We present pure-transformer based models for video classification, drawing
upon the recent success of such models in image classification. Our model
extracts spatio-temporal tokens from the input video, which are then encoded by
a series of transformer layers. In order to handle the long sequences of tokens
encountered in video, we propose several, efficient variants of our model which
factorise the spatial- and temporal-dimensions of the input.
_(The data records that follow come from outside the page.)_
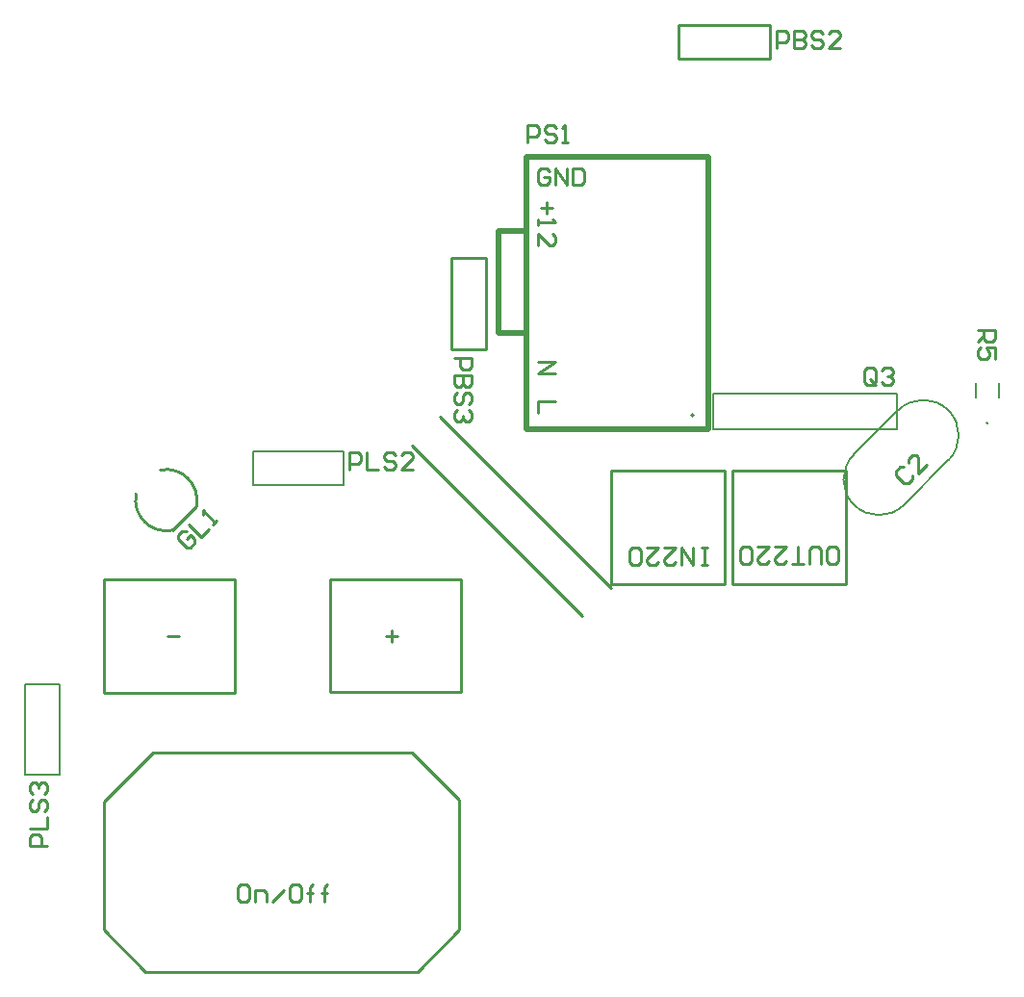
<source format=gto>
G04 Layer_Color=65535*
%FSLAX44Y44*%
%MOMM*%
G71*
G01*
G75*
%ADD15C,0.5000*%
%ADD48C,0.1524*%
%ADD49C,0.2540*%
%ADD50C,0.1500*%
D15*
X426000Y599000D02*
X451000D01*
X426000D02*
Y689000D01*
X451000D01*
Y514000D02*
X611000D01*
X451000D02*
Y754000D01*
X611000Y514000D02*
Y754000D01*
X451000D02*
X611000D01*
D48*
X598245Y527000D02*
G03*
X598245Y527000I-1270J0D01*
G01*
X738905Y492088D02*
G03*
X783088Y447905I22091J-22091D01*
G01*
X822062Y531062D02*
G03*
X777879Y531062I-22091J-22091D01*
G01*
X822062Y486879D02*
G03*
X822062Y531062I-22091J22091D01*
G01*
X857012Y519600D02*
G03*
X857012Y519600I-762J0D01*
G01*
X615400Y514300D02*
Y546050D01*
X776690D01*
Y514300D02*
Y546050D01*
X615400Y514300D02*
X776690D01*
X738905Y492088D02*
X777879Y531062D01*
X783088Y447905D02*
X822062Y486879D01*
X845963Y542178D02*
Y554823D01*
X866537D02*
X866537Y542177D01*
D49*
X107524Y457295D02*
G03*
X139295Y425524I26476J-5295D01*
G01*
X160476Y446705D02*
G03*
X128705Y478476I-26476J5295D01*
G01*
X278000Y283000D02*
Y382500D01*
X122500Y230000D02*
X350000D01*
X79000Y186500D02*
X122500Y230000D01*
X79000Y173000D02*
Y186500D01*
X392000Y174000D02*
Y188000D01*
X350000Y230000D02*
X392000Y188000D01*
X355000Y37000D02*
X392000Y74000D01*
Y117000D01*
Y174000D01*
X122000Y37000D02*
X355000D01*
X385000Y665000D02*
X415000D01*
X415000Y585000D02*
X415000Y665000D01*
X385000Y585000D02*
X415000Y585000D01*
X385000Y585000D02*
Y665000D01*
X665000Y840000D02*
Y870000D01*
X585000Y840000D02*
X665000D01*
X585000D02*
Y870000D01*
X665000D01*
X625000Y378000D02*
Y478000D01*
X525000Y378000D02*
X625000D01*
X525000Y478000D02*
X625000D01*
X525000Y378000D02*
Y478000D01*
X732000Y378000D02*
Y478000D01*
X632000Y378000D02*
X732000D01*
X632000Y478000D02*
X732000D01*
X632000Y378000D02*
Y478000D01*
X350000Y500000D02*
X500000Y350000D01*
X375000Y525000D02*
X525000Y375000D01*
X79000Y382000D02*
X194000D01*
X79000Y282000D02*
Y382000D01*
Y282000D02*
X194000D01*
Y382000D01*
X393000Y283000D02*
Y382500D01*
X278000D02*
X393000D01*
X79000Y117000D02*
Y174000D01*
X116000Y37000D02*
X122000D01*
X79000Y74000D02*
Y117000D01*
Y74000D02*
X116000Y37000D01*
X278000Y283000D02*
X393000D01*
X139303Y425484D02*
X160516Y446697D01*
X758157Y555539D02*
Y565696D01*
X755618Y568235D01*
X750539D01*
X748000Y565696D01*
Y555539D01*
X750539Y553000D01*
X755618D01*
X753078Y558078D02*
X758157Y553000D01*
X755618D02*
X758157Y555539D01*
X763235Y565696D02*
X765774Y568235D01*
X770853D01*
X773392Y565696D01*
Y563157D01*
X770853Y560617D01*
X768313D01*
X770853D01*
X773392Y558078D01*
Y555539D01*
X770853Y553000D01*
X765774D01*
X763235Y555539D01*
X452000Y767000D02*
Y782235D01*
X459618D01*
X462157Y779696D01*
Y774617D01*
X459618Y772078D01*
X452000D01*
X477392Y779696D02*
X474853Y782235D01*
X469774D01*
X467235Y779696D01*
Y777157D01*
X469774Y774617D01*
X474853D01*
X477392Y772078D01*
Y769539D01*
X474853Y767000D01*
X469774D01*
X467235Y769539D01*
X482470Y767000D02*
X487548D01*
X485009D01*
Y782235D01*
X482470Y779696D01*
X783171Y481126D02*
X779581D01*
X775990Y477535D01*
Y473944D01*
X783171Y466762D01*
X786762D01*
X790353Y470353D01*
Y473944D01*
X802922Y482922D02*
X795740Y475740D01*
Y490104D01*
X793944Y491899D01*
X790353D01*
X786762Y488308D01*
Y484717D01*
X671200Y850000D02*
Y865235D01*
X678818D01*
X681357Y862696D01*
Y857617D01*
X678818Y855078D01*
X671200D01*
X686435Y865235D02*
Y850000D01*
X694053D01*
X696592Y852539D01*
Y855078D01*
X694053Y857617D01*
X686435D01*
X694053D01*
X696592Y860157D01*
Y862696D01*
X694053Y865235D01*
X686435D01*
X711827Y862696D02*
X709288Y865235D01*
X704209D01*
X701670Y862696D01*
Y860157D01*
X704209Y857617D01*
X709288D01*
X711827Y855078D01*
Y852539D01*
X709288Y850000D01*
X704209D01*
X701670Y852539D01*
X727062Y850000D02*
X716905D01*
X727062Y860157D01*
Y862696D01*
X724523Y865235D01*
X719444D01*
X716905Y862696D01*
X387000Y576600D02*
X402235D01*
Y568983D01*
X399696Y566443D01*
X394618D01*
X392078Y568983D01*
Y576600D01*
X402235Y561365D02*
X387000D01*
Y553747D01*
X389539Y551208D01*
X392078D01*
X394618Y553747D01*
Y561365D01*
Y553747D01*
X397157Y551208D01*
X399696D01*
X402235Y553747D01*
Y561365D01*
X399696Y535973D02*
X402235Y538512D01*
Y543591D01*
X399696Y546130D01*
X397157D01*
X394618Y543591D01*
Y538512D01*
X392078Y535973D01*
X389539D01*
X387000Y538512D01*
Y543591D01*
X389539Y546130D01*
X399696Y530895D02*
X402235Y528356D01*
Y523277D01*
X399696Y520738D01*
X397157D01*
X394618Y523277D01*
Y525816D01*
Y523277D01*
X392078Y520738D01*
X389539D01*
X387000Y523277D01*
Y528356D01*
X389539Y530895D01*
X295000Y479000D02*
Y494235D01*
X302617D01*
X305157Y491696D01*
Y486618D01*
X302617Y484078D01*
X295000D01*
X310235Y494235D02*
Y479000D01*
X320392D01*
X335627Y491696D02*
X333088Y494235D01*
X328009D01*
X325470Y491696D01*
Y489157D01*
X328009Y486618D01*
X333088D01*
X335627Y484078D01*
Y481539D01*
X333088Y479000D01*
X328009D01*
X325470Y481539D01*
X350862Y479000D02*
X340705D01*
X350862Y489157D01*
Y491696D01*
X348323Y494235D01*
X343244D01*
X340705Y491696D01*
X29000Y148000D02*
X13765D01*
Y155618D01*
X16304Y158157D01*
X21383D01*
X23922Y155618D01*
Y148000D01*
X13765Y163235D02*
X29000D01*
Y173392D01*
X16304Y188627D02*
X13765Y186088D01*
Y181009D01*
X16304Y178470D01*
X18843D01*
X21383Y181009D01*
Y186088D01*
X23922Y188627D01*
X26461D01*
X29000Y186088D01*
Y181009D01*
X26461Y178470D01*
X16304Y193705D02*
X13765Y196244D01*
Y201323D01*
X16304Y203862D01*
X18843D01*
X21383Y201323D01*
Y198784D01*
Y201323D01*
X23922Y203862D01*
X26461D01*
X29000Y201323D01*
Y196244D01*
X26461Y193705D01*
X848250Y601500D02*
X863485D01*
Y593882D01*
X860946Y591343D01*
X855867D01*
X853328Y593882D01*
Y601500D01*
Y596422D02*
X848250Y591343D01*
X863485Y576108D02*
Y586265D01*
X855867D01*
X858407Y581187D01*
Y578647D01*
X855867Y576108D01*
X850789D01*
X848250Y578647D01*
Y583726D01*
X850789Y586265D01*
X610000Y394765D02*
X604922D01*
X607461D01*
Y410000D01*
X610000D01*
X604922D01*
X597304D02*
Y394765D01*
X587147Y410000D01*
Y394765D01*
X571912Y410000D02*
X582069D01*
X571912Y399843D01*
Y397304D01*
X574451Y394765D01*
X579530D01*
X582069Y397304D01*
X556677Y410000D02*
X566834D01*
X556677Y399843D01*
Y397304D01*
X559216Y394765D01*
X564295D01*
X566834Y397304D01*
X551599D02*
X549060Y394765D01*
X543981D01*
X541442Y397304D01*
Y407461D01*
X543981Y410000D01*
X549060D01*
X551599Y407461D01*
Y397304D01*
X717483Y395590D02*
X722561D01*
X725100Y398129D01*
Y408286D01*
X722561Y410825D01*
X717483D01*
X714944Y408286D01*
Y398129D01*
X717483Y395590D01*
X709865D02*
Y408286D01*
X707326Y410825D01*
X702248D01*
X699709Y408286D01*
Y395590D01*
X694630D02*
X684474D01*
X689552D01*
Y410825D01*
X669239D02*
X679395D01*
X669239Y400668D01*
Y398129D01*
X671778Y395590D01*
X676856D01*
X679395Y398129D01*
X654004Y410825D02*
X664160D01*
X654004Y400668D01*
Y398129D01*
X656543Y395590D01*
X661621D01*
X664160Y398129D01*
X648925D02*
X646386Y395590D01*
X641308D01*
X638768Y398129D01*
Y408286D01*
X641308Y410825D01*
X646386D01*
X648925Y408286D01*
Y398129D01*
X151705Y424909D02*
X148114D01*
X144523Y421318D01*
Y417727D01*
X151705Y410546D01*
X155295D01*
X158886Y414136D01*
Y417727D01*
X155295Y421318D01*
X151705Y417727D01*
X153500Y430296D02*
X164273Y419523D01*
X171455Y426705D01*
X175046Y430296D02*
X178637Y433887D01*
X176841Y432091D01*
X166068Y442864D01*
Y439273D01*
X204618Y114235D02*
X199539D01*
X197000Y111696D01*
Y101539D01*
X199539Y99000D01*
X204618D01*
X207157Y101539D01*
Y111696D01*
X204618Y114235D01*
X212235Y99000D02*
Y109157D01*
X219853D01*
X222392Y106617D01*
Y99000D01*
X227470D02*
X237627Y109157D01*
X250323Y114235D02*
X245244D01*
X242705Y111696D01*
Y101539D01*
X245244Y99000D01*
X250323D01*
X252862Y101539D01*
Y111696D01*
X250323Y114235D01*
X260480Y99000D02*
Y111696D01*
Y106617D01*
X257940D01*
X263019D01*
X260480D01*
Y111696D01*
X263019Y114235D01*
X273175Y99000D02*
Y111696D01*
Y106617D01*
X270636D01*
X275714D01*
X273175D01*
Y111696D01*
X275714Y114235D01*
X327500Y332617D02*
X337657D01*
X332578Y337696D02*
Y327539D01*
X135000Y332617D02*
X145157D01*
X471157Y741696D02*
X468618Y744235D01*
X463539D01*
X461000Y741696D01*
Y731539D01*
X463539Y729000D01*
X468618D01*
X471157Y731539D01*
Y736618D01*
X466078D01*
X476235Y729000D02*
Y744235D01*
X486392Y729000D01*
Y744235D01*
X491470D02*
Y729000D01*
X499088D01*
X501627Y731539D01*
Y741696D01*
X499088Y744235D01*
X491470D01*
X468618Y714000D02*
Y703843D01*
X473696Y708922D02*
X463539D01*
X461000Y698765D02*
Y693687D01*
Y696226D01*
X476235D01*
X473696Y698765D01*
X461000Y675912D02*
Y686069D01*
X471157Y675912D01*
X473696D01*
X476235Y678452D01*
Y683530D01*
X473696Y686069D01*
X461000Y574000D02*
X476235D01*
X461000Y563843D01*
X476235D01*
Y539000D02*
X461000D01*
Y528843D01*
D50*
X9950Y210250D02*
X39950D01*
Y290250D01*
X9950Y210250D02*
Y290250D01*
X39950D01*
X210250Y465050D02*
Y495050D01*
Y465050D02*
X290250D01*
X210250Y495050D02*
X290250D01*
Y465050D02*
Y495050D01*
M02*

</source>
Although
transformer-based models are known to only be effective when large training
datasets are available, we show how we can effectively regularise the model
during training and leverage pretrained image models to be able to train on
comparatively small datasets. We conduct thorough ablation studies, and achieve
state-of-the-art results on multiple video classification benchmarks including
Kinetics 400 and 600, Epic Kitchens, Something-Something v2 and Moments in
Time, outperforming prior methods based on deep 3D convolutional networks. To
facilitate further research, we release code at
this https URL

本研究提出一种基于纯 Transformer 模型的视频分类方法，采用从图像分类中成功应用的模型。通过从输入视频中提取时空标记，并通过一系列 Transformer 层进行编码。为了处理视频中遇到的长序列，我们提出了一些高效的模型变体，可分解输入的空间和时间维度。尽管 Transformer 模型只在有大型训练数据集时有效，但我们展示了如何有效规范化模型，并利用预训练的图像模型，使得我们能够在相对较小的数据集上进行训练。我们进行了彻底的削减研究，并在多个视频分类基准测试中实现了最先进的结果，包括 Kinetics 400 和 600，Epic Kitchens，Something-Something v2 和 Moments in Time，优于基于深度 3D 卷积网络的先前方法。为了促进进一步的研究，我们在以下链接中发布了代码。